» WORK TASK 1
For each statement about the post on new goals, answer yes or no and quote the words of the post that decide it. (a) The writer reports that every one of the previous goals has been met. (b) One proposed new item is a date that includes the kid. (c) The writer later says that DR calls these items goals.
» WORK TASK 2
Carry on the post about new goals from its last sentence.

STUDY TEXT: Begin

I need some new goals.

My previous ones were:

1) Demonstrates in word or deed that he is happy to see me.

2) Initiates conversation with me via phone, email and/or in person.

3) Invites me to do something with him, even if just a movie at home.

4) Initiates affectionate touches - e.g. hugs.

All of these have been met in spades. What can you folks think of for new ones? I'm having trouble with magnitude. I'm thinking of:

1) Extended cuddle in the hammock (elsewhere is ok).

2) Initiates a kiss, even if on the cheek.

3) Invites or allows me to sleep in the Master bed.

4) Asks me on a 'date' - no kidlet.

I'm wondering if those are too big of a jump? If so, what are some good in-between ones?


First off, I mis-spoke in the post above. DR does not call these goals as one cannot set goals for another person. They are 'signs' that things are getting better. At any rate...

STUDY TEXT: End
DATASET: Begin

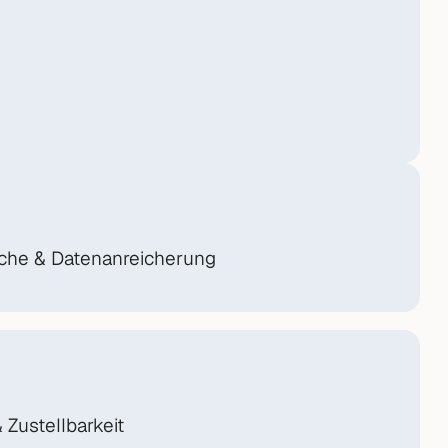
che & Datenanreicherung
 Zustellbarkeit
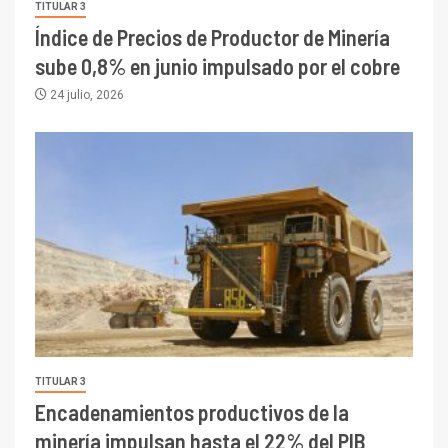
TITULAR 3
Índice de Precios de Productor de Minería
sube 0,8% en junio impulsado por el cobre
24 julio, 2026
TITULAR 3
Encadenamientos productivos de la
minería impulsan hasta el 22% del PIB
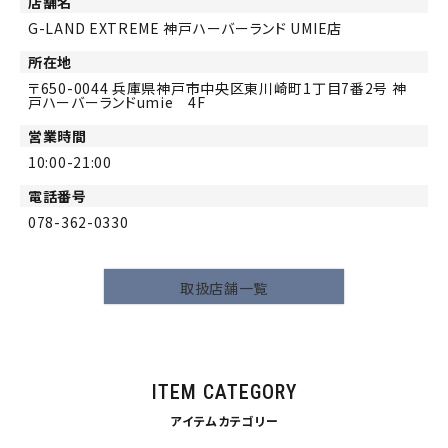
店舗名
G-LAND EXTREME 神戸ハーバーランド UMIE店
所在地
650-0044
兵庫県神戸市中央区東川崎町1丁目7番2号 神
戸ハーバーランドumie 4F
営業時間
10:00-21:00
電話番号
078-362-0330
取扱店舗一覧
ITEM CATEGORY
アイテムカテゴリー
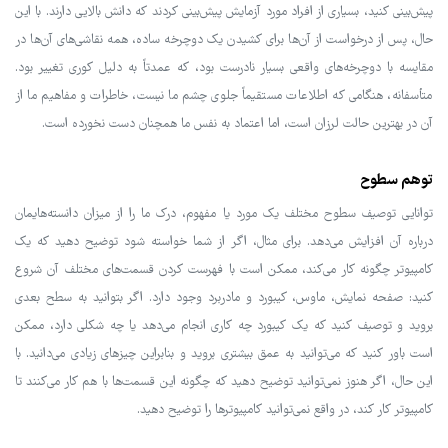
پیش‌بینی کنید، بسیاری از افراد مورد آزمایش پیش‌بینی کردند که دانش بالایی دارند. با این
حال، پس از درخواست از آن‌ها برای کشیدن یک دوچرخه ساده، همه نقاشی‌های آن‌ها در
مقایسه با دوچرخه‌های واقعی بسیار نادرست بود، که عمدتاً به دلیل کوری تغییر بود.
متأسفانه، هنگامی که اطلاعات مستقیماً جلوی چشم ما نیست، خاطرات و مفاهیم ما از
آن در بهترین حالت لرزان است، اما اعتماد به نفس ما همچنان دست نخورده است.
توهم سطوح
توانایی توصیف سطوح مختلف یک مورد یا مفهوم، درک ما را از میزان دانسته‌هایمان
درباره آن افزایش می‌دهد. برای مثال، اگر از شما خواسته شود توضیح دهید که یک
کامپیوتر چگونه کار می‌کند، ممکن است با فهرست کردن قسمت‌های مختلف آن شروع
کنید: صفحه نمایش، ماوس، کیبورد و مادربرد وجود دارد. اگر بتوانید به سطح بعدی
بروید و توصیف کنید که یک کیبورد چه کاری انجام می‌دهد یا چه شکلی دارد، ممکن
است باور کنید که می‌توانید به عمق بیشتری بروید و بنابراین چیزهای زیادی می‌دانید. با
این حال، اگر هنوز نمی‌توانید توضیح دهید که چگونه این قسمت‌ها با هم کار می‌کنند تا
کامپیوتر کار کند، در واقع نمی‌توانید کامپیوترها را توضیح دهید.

DATASET: End

» RESPONSE AREA 1
(a) Yes: "All of these have been met in spades."
(b) No: "Asks me on a 'date' - no kidlet."
(c) No: "DR does not call these goals as one cannot set goals for another person."

» RESPONSE AREA 2
1) Extended cuddle - CHECK

4) Date - I initiated it, but because it was our anniversary I think it counts. - CHECK


So that leaves me with the following (renumbered):

1) Initiates a kiss, even if on the cheek.

2) Invites or allows me to sleep in the Master bed with him.

and I'll add two more..

3) Offers me space in the Master closet.

4) Says "I love you" to me.


The trouble with having an open mind is that people put things in it.

My sitch - Divorce Busted!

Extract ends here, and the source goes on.